EXCERPTED PASSAGE:

In both examples, undesirable outcomes are caused by a phenomenon called race condition, where the outcome of two or more simultaneous update operations varies depending on the relative timing of the operations involved. Some outcomes are correct and some are incorrect. Fig. 9.4 illustrates a race condition when two threads attempt to update the same histo[] element in our text histogram example. Each row in Fig. 9.4 shows the activity during a time period, with time progressing from top to bottom.

Fig. 9.4(A) depicts a scenario where Thread 1 completes all three parts of its read-modify-write sequence during time periods 1 through 3 before Thread 2 starts its sequence at time period 4. The value in the parenthesis in front of each operation shows the value being written into the destination, assuming the value of histo[x] was initially 0. With this interleaving, the value of histo[x] afterwards is 2, exactly as one would expect. That is, both threads successfully incremented the histo[x] element. The element value starts with 0 and ends at 2 after the operations complete.

In Fig. 9.4(B), the read-modify-write sequences of the two threads overlap. Note that Thread 1 writes the new value into histo[x] at time period 4. When Thread 2 reads histo[x] at time period 3, it still has the value 0. As a result, the new value it calculates and eventually writes to histo[x] is 1 rather than 2. The problem is that Thread 2 read histo[x] too early, before Thread 1 completes its update. The net outcome is that the value of histo[x] afterwards is 1, which is incorrect. The update by Thread 1 is lost.

During parallel execution, threads can run in any order relative to each other. In our example, Thread 2 can easily start its update sequence ahead of Thread 1. Fig. 9.5 shows two such scenarios. In Fig. 9.5(A), Thread 2 completes its update before Thread 1 starts its. In Fig. 9.5(B), Thread 1 starts its update before Thread 2 completes its. It should be obvious that the sequences in 9.5(A) result in correct outcome for histo[x] but those in 9.5(B) produce incorrect outcome.

The fact that the final value of histo[x] varies depending on the relative timing of the operations involved indicates that there is a race condition. We can eliminate such variations by preventing the interleaving of operation sequences of Thread 1 and Thread 2. That is, we would like to allow the timings shown in Figs. 9.4(A) and 9.5(A) while eliminating the possibilities shown in Figs. 9.4(B) and 9.5(B). Such timing constraints can be enforced with the use of atomic operations.

DATASET EXCERPTS:
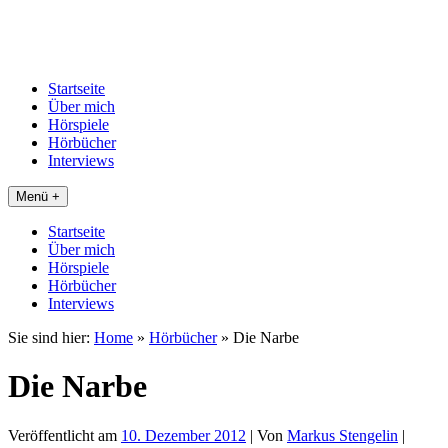
Startseite
Über mich
Hörspiele
Hörbücher
Interviews
Menü +
Startseite
Über mich
Hörspiele
Hörbücher
Interviews
Sie sind hier:
Home
»
Hörbücher
»
Die Narbe
Die Narbe
Veröffentlicht am
10. Dezember 2012
| Von
Markus Stengelin
|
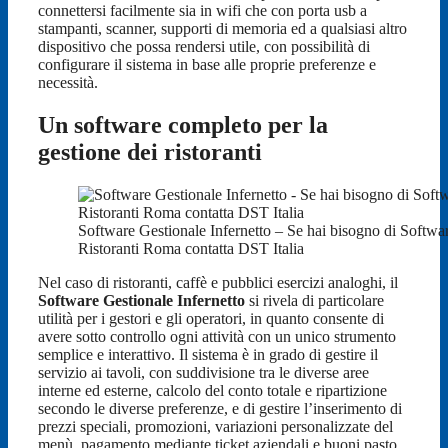
connettersi facilmente sia in wifi che con porta usb a
stampanti, scanner, supporti di memoria ed a qualsiasi altro
dispositivo che possa rendersi utile, con possibilità di
configurare il sistema in base alle proprie preferenze e
necessità.
Un software completo per la
gestione dei ristoranti
Software Gestionale Infernetto – Se hai bisogno di Softwa
Ristoranti Roma contatta DST Italia
Nel caso di ristoranti, caffè e pubblici esercizi analoghi, il
Software Gestionale Infernetto
si rivela di particolare
utilità per i gestori e gli operatori, in quanto consente di
avere sotto controllo ogni attività con un unico strumento
semplice e interattivo. Il sistema è in grado di gestire il
servizio ai tavoli, con suddivisione tra le diverse aree
interne ed esterne, calcolo del conto totale e ripartizione
secondo le diverse preferenze, e di gestire l’inserimento di
prezzi speciali, promozioni, variazioni personalizzate del
menù, pagamento mediante ticket aziendali e buoni pasto,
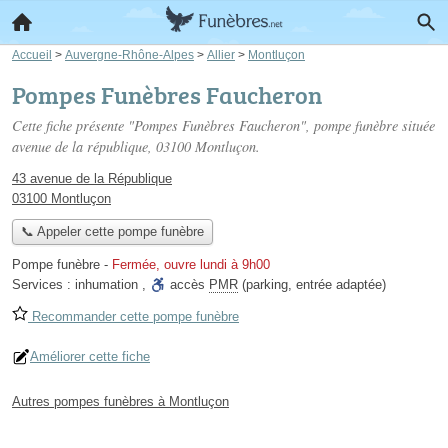
Accueil
>
Auvergne-Rhône-Alpes
>
Allier
>
Montluçon
Pompes Funèbres Faucheron
Cette fiche présente "Pompes Funèbres Faucheron", pompe funèbre située
avenue de la république
, 03100 Montluçon.
43 avenue de la République
03100 Montluçon
📞 Appeler cette pompe funèbre
Pompe funèbre
-
Fermée, ouvre lundi à 9h00
Services :
inhumation
,
accès
PMR
(parking, entrée adaptée)
Recommander cette pompe funèbre
Améliorer cette fiche
Autres pompes funèbres à Montluçon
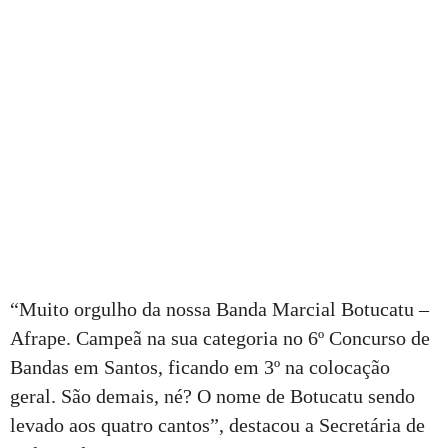
“Muito orgulho da nossa Banda Marcial Botucatu –
Afrape. Campeã na sua categoria no 6º Concurso de
Bandas em Santos, ficando em 3º na colocação
geral. São demais, né? O nome de Botucatu sendo
levado aos quatro cantos”, destacou a Secretária de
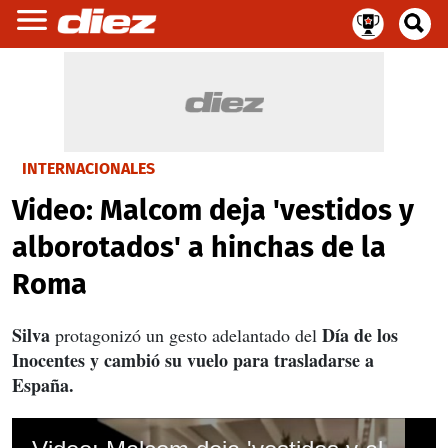
INTERNACIONALES
Video: Malcom deja 'vestidos y
alborotados' a hinchas de la
Roma
Silva
Día de los
protagonizó un gesto adelantado del
Inocentes y cambió su vuelo para trasladarse a
España.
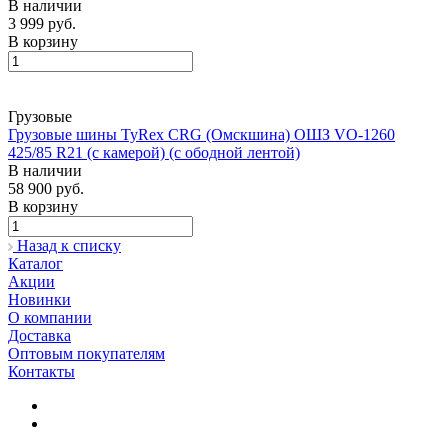
В наличии
3 999 руб.
В корзину
Грузовые
Грузовые шины TyRex CRG (Омскшина) ОШЗ VO-1260
425/85 R21 (с камерой) (с ободной лентой)
В наличии
58 900 руб.
В корзину
Назад к списку
Каталог
Акции
Новинки
О компании
Доставка
Оптовым покупателям
Контакты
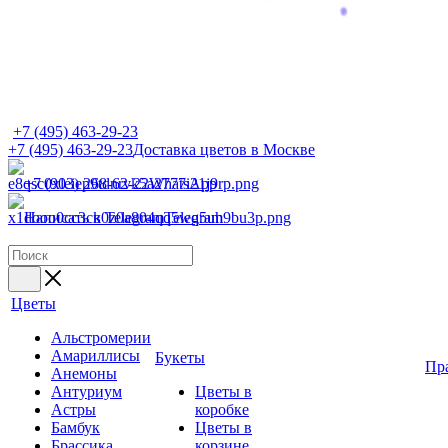
+7 (495) 463-29-23
+7 (495) 463-29-23
Доставка цветов в Москве
+7 (903) 268-62-22
WhatsApp
Написать в Telegram
Telegram
Цветы
Альстромерии
Амариллисы
Букеты
Пр
Анемоны
Антуриум
Цветы в
Астры
коробке
Бамбук
Цветы в
Брассика
корзине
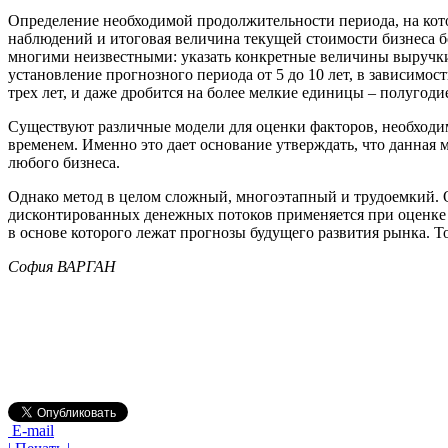
Определение необходимой продолжительности периода, на кото
наблюдений и итоговая величина текущей стоимости бизнеса бо
многими неизвестными: указать конкретные величины выручки,
установление прогнозного периода от 5 до 10 лет, в зависимо
трех лет, и даже дробится на более мелкие единицы – полугоди
Существуют различные модели для оценки факторов, необходи
временем. Именно это дает основание утверждать, что данная
любого бизнеса.
Однако метод в целом сложный, многоэтапный и трудоемкий. Он
дисконтированных денежных потоков применяется при оценке к
в основе которого лежат прогнозы будущего развития рынка. То
София ВАРГАН
E-mail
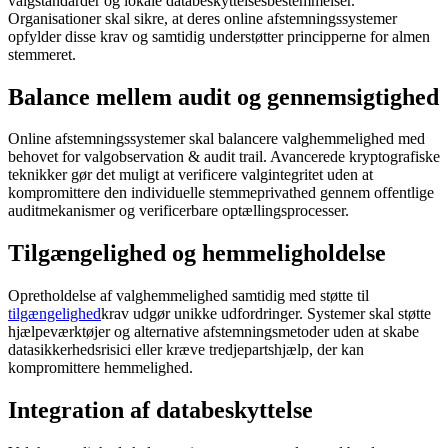
valgstandarder og lokale databeskyttelsesbestemmelser.
Organisationer skal sikre, at deres online afstemningssystemer
opfylder disse krav og samtidig understøtter principperne for almen
stemmeret.
Balance mellem audit og gennemsigtighed
Online afstemningssystemer skal balancere valghemmelighed med
behovet for valgobservation & audit trail. Avancerede kryptografiske
teknikker gør det muligt at verificere valgintegritet uden at
kompromittere den individuelle stemmeprivathed gennem offentlige
auditmekanismer og verificerbare optællingsprocesser.
Tilgængelighed og hemmeligholdelse
Opretholdelse af valghemmelighed samtidig med støtte til
tilgængelighed
krav udgør unikke udfordringer. Systemer skal støtte
hjælpeværktøjer og alternative afstemningsmetoder uden at skabe
datasikkerhedsrisici eller kræve tredjepartshjælp, der kan
kompromittere hemmelighed.
Integration af databeskyttelse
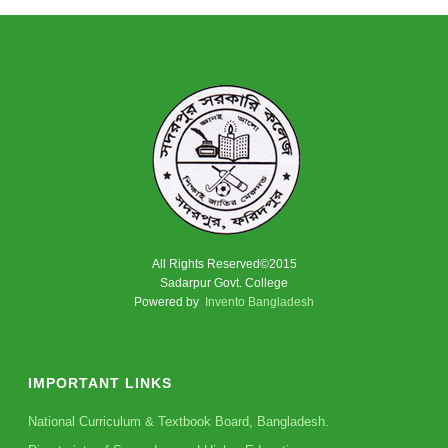
All Rights Reserved©2015
Sadarpur Govt. College
Powered by
Invento Bangladesh
IMPORTANT LINKS
National Curriculum & Textbook Board, Bangladesh.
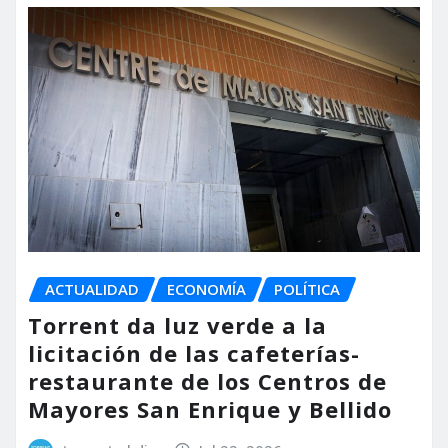
ACTUALIDAD
ECONOMÍA
POLÍTICA
Torrent da luz verde a la
licitación de las cafeterías-
restaurante de los Centros de
Mayores San Enrique y Bellido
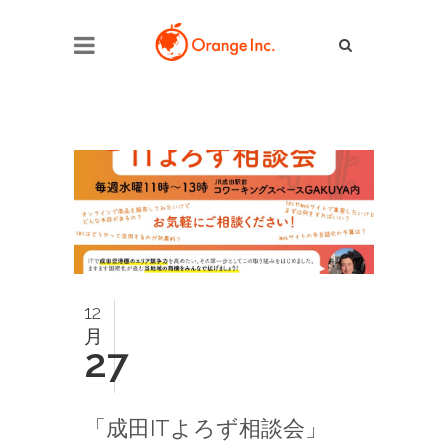
12
月
27
「成田ITよろず相談会」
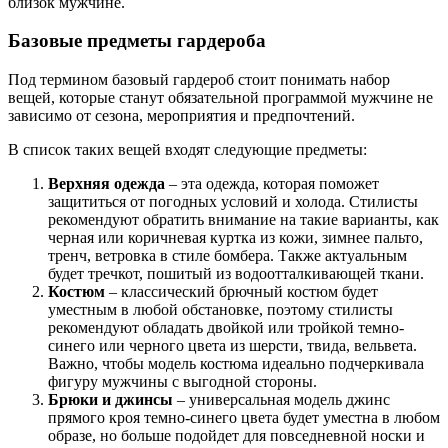
близок мужчине.
Базовые предметы гардероба
Под термином базовый гардероб стоит понимать набор
вещей, которые станут обязательной программой мужчине не
зависимо от сезона, мероприятия и предпочтений.
В список таких вещей входят следующие предметы:
Верхняя одежда
– эта одежда, которая поможет
защититься от погодных условий и холода. Стилисты
рекомендуют обратить внимание на такие варианты, как
черная или коричневая куртка из кожи, зимнее пальто,
тренч, ветровка в стиле бомбера. Также актуальным
будет тречкот, пошитый из водоотталкивающей ткани.
Костюм
– классический брючный костюм будет
уместным в любой обстановке, поэтому стилисты
рекомендуют обладать двойкой или тройкой темно-
синего или черного цвета из шерсти, твида, вельвета.
Важно, чтобы модель костюма идеально подчеркивала
фигуру мужчины с выгодной стороны.
Брюки и джинсы
– универсальная модель джинс
прямого кроя темно-синего цвета будет уместна в любом
образе, но больше подойдет для повседневной носки и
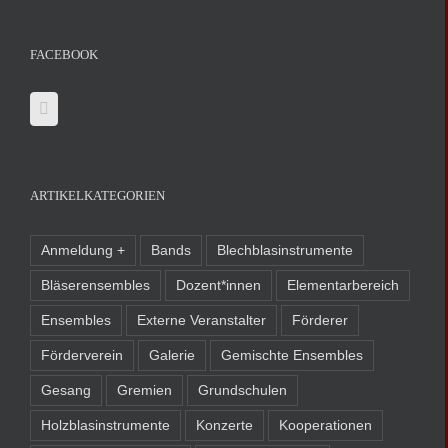
FACEBOOK
ARTIKELKATEGORIEN
Anmeldung +
Bands
Blechblasinstrumente
Bläserensembles
Dozent*innen
Elementarbereich
Ensembles
Externe Veranstalter
Förderer
Förderverein
Galerie
Gemischte Ensembles
Gesang
Gremien
Grundschulen
Holzblasinstrumente
Konzerte
Kooperationen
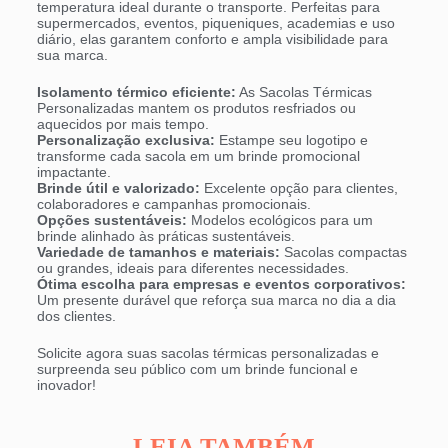
temperatura ideal durante o transporte. Perfeitas para
supermercados, eventos, piqueniques, academias e uso
diário, elas garantem conforto e ampla visibilidade para
sua marca.
Isolamento térmico eficiente:
As Sacolas Térmicas
Personalizadas mantem os produtos resfriados ou
aquecidos por mais tempo.
Personalização exclusiva:
Estampe seu logotipo e
transforme cada sacola em um brinde promocional
impactante.
Brinde útil e valorizado:
Excelente opção para clientes,
colaboradores e campanhas promocionais.
Opções sustentáveis:
Modelos ecológicos para um
brinde alinhado às práticas sustentáveis.
Variedade de tamanhos e materiais:
Sacolas compactas
ou grandes, ideais para diferentes necessidades.
Ótima escolha para empresas e eventos corporativos:
Um presente durável que reforça sua marca no dia a dia
dos clientes.
Solicite agora suas sacolas térmicas personalizadas e
surpreenda seu público com um brinde funcional e
inovador!
LEIA TAMBÉM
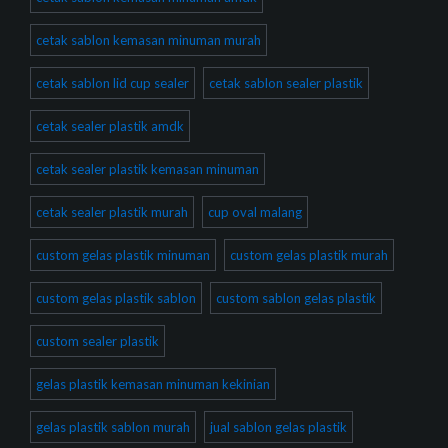
cetak sablon kemasan minuman murah
cetak sablon lid cup sealer
cetak sablon sealer plastik
cetak sealer plastik amdk
cetak sealer plastik kemasan minuman
cetak sealer plastik murah
cup oval malang
custom gelas plastik minuman
custom gelas plastik murah
custom gelas plastik sablon
custom sablon gelas plastik
custom sealer plastik
gelas plastik kemasan minuman kekinian
gelas plastik sablon murah
jual sablon gelas plastik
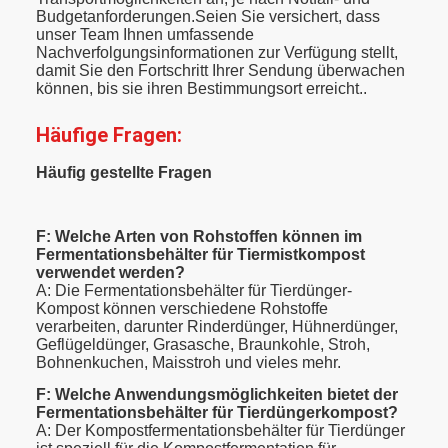
Budgetanforderungen.Seien Sie versichert, dass
unser Team Ihnen umfassende
Nachverfolgungsinformationen zur Verfügung stellt,
damit Sie den Fortschritt Ihrer Sendung überwachen
können, bis sie ihren Bestimmungsort erreicht..
Häufige Fragen:
Häufig gestellte Fragen
F: Welche Arten von Rohstoffen können im
Fermentationsbehälter für Tiermistkompost
verwendet werden?
A: Die Fermentationsbehälter für Tierdünger-
Kompost können verschiedene Rohstoffe
verarbeiten, darunter Rinderdünger, Hühnerdünger,
Geflügeldünger, Grasasche, Braunkohle, Stroh,
Bohnenkuchen, Maisstroh und vieles mehr.
F: Welche Anwendungsmöglichkeiten bietet der
Fermentationsbehälter für Tierdüngerkompost?
A: Der Kompostfermentationsbehälter für Tierdünger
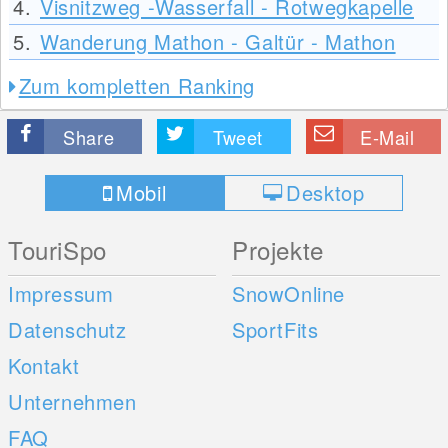
4.
Visnitzweg -Wasserfall - Rotwegkapelle
5.
Wanderung Mathon - Galtür - Mathon
Zum kompletten Ranking
Share
Tweet
E-Mail
Mobil
Desktop
TouriSpo
Projekte
Impressum
SnowOnline
Datenschutz
SportFits
Kontakt
Unternehmen
FAQ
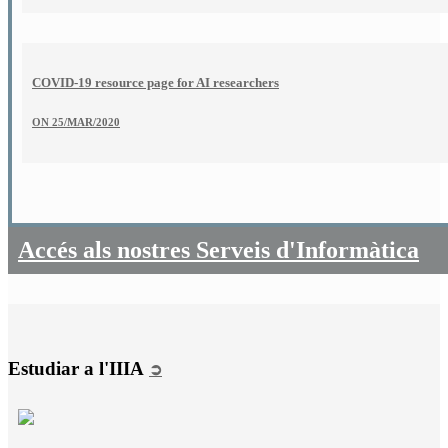
COVID-19 resource page for AI researchers
ON
25/MAR/2020
Accés als nostres Serveis d'Informàtica
Estudiar a l'IIIA
➲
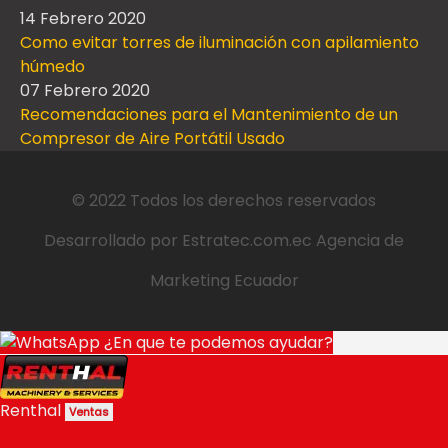
14 Febrero 2020
Como evitar torres de iluminación con apilamiento
húmedo
07 Febrero 2020
Recomendaciones para el Mantenimiento de un
Compresor de Aire Portátil Usado
© 2022 Todos los derechos reservados
Desarrollado por
Estratec.com.ec
Agencia de
Marketing Ecuador
¿En que te podemos ayudar?
Renthal
Ventas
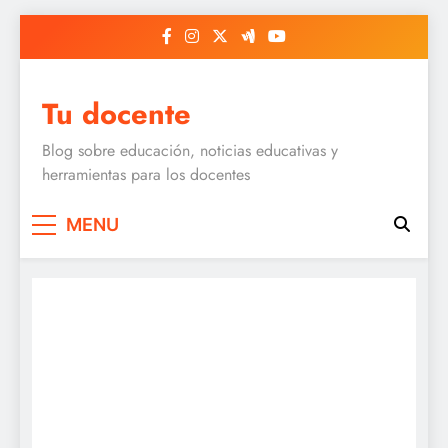
Skip
to
content
Tu docente
Blog sobre educación, noticias educativas y
herramientas para los docentes
MENU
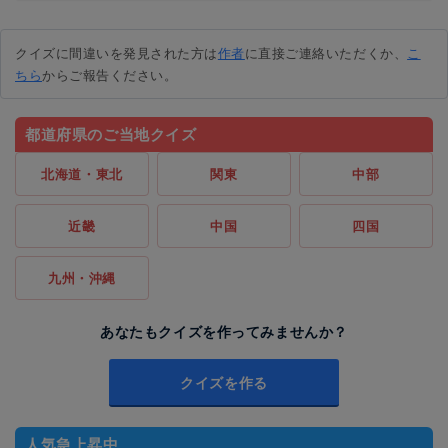
クイズに間違いを発見された方は
作者
に直接ご連絡いただくか、
こ
ちら
からご報告ください。
都道府県のご当地クイズ
北海道・東北
関東
中部
近畿
中国
四国
九州・沖縄
あなたもクイズを作ってみませんか？
クイズを作る
人気急上昇中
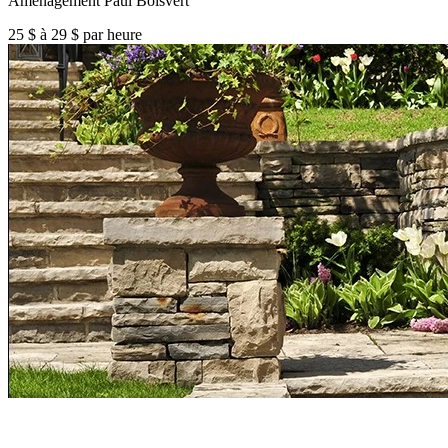
Aménagement Paul Boisvert
25 $ à 29 $ par heure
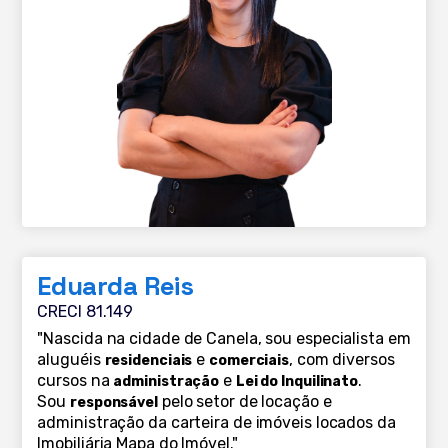
Eduarda Reis
CRECI 81.149
"Nascida na cidade de Canela, sou especialista em
aluguéis
e
, com diversos
residenciais
comerciais
cursos na
e
.
administração
Lei do Inquilinato
Sou
pelo setor de locação e
responsável
administração da carteira de imóveis locados da
Imobiliária Mapa do Imóvel."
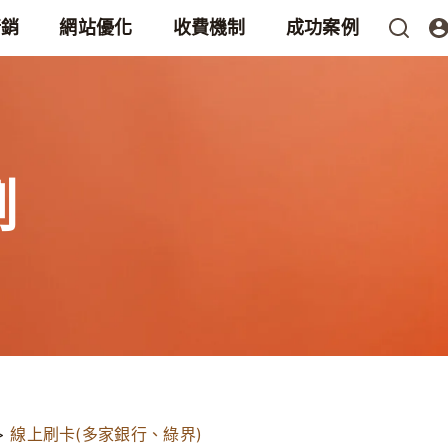
行銷
網站優化
收費機制
成功案例
例
>
線上刷卡(多家銀行、綠界)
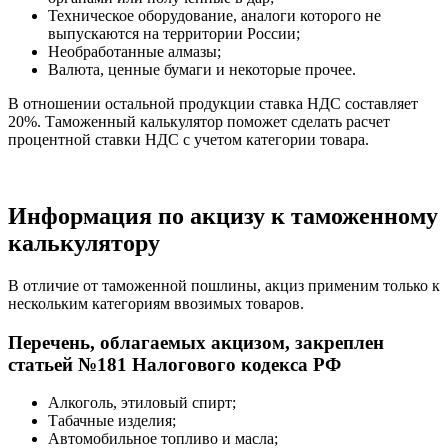
Техническое оборудование, аналоги которого не
выпускаются на территории России;
Необработанные алмазы;
Валюта, ценные бумаги и некоторые прочее.
В отношении остальной продукции ставка НДС составляет
20%. Таможенный калькулятор поможет сделать расчет
процентной ставки НДС с учетом категории товара.
Информация по акцизу к таможенному
калькулятору
В отличие от таможенной пошлины, акциз применим только к
нескольким категориям ввозимых товаров.
Перечень, облагаемых акцизом, закреплен
статьей №181 Налогового кодекса РФ
Алкоголь, этиловый спирт;
Табачные изделия;
Автомобильное топливо и масла;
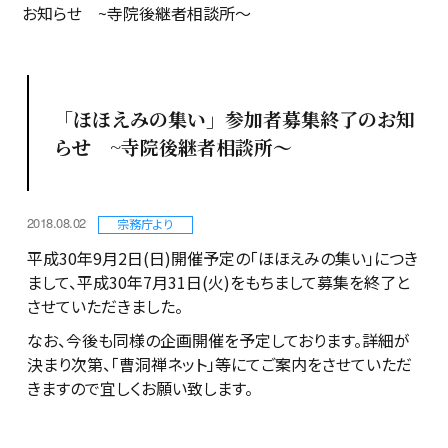
お知らせ ~寺院後継者相談所～
「ほほえみの集い」参加者募集終了のお知
らせ ~寺院後継者相談所～
2018.08.02
宗務庁より
平成30年9月2日(日)開催予定の「ほほえみの集い」につき
まして、平成30年7月31日(火)をもちまして募集を終了と
させていただきました。
なお、今後も同様の企画開催を予定しております。詳細が
決まり次第、「曹洞禅ネット」等にてご案内をさせていただ
きますので宜しくお願い致します。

INSTRUCTION:
Carry on the passage about race conditions in the histogram update, starting right after its final sentence.

TASK RESULT:
An atomic operation on a memory location is an operation that performs a read-modify-write sequence on the memory location in such a way that no other read-modify-write sequence to the location can overlap with it. That is, the read, modify, and write parts of the operation form an indivisible unit, hence the name atomic operation. In practice, atomic operations are realized with hardware support to lock out other threads from operating on the same location until the current operation is complete. In our example, such support eliminates the possibilities depicted in Figs. 9.4(B) and 9.5(B) since the trailing thread cannot start its update sequence until the leading thread completes its update.

It is important to remember that atomic operations do not force particular thread execution orderings. In our example, both orders shown in Fig. 9.4(A) and 9.5(B) are allowed by atomic operations. Thread 1 can run either ahead of or behind Thread 2. The rule being enforced is that if any one of the two threads begins an atomic operations to the same memory location, the trailing thread cannot perform any operations to the memory location until the leading thread completes its atomic operation. This effectively serializes the atomic operations being performed on a memory location.

Atomic operations are usually named according to the modification performed on the memory location. In our text histogram example, we are adding a value to the memory location so the atomic operation is called atomic add. Other types of atomic operations include subtraction, increment, decrement, minimum, maximum, logical and, logical or, etc.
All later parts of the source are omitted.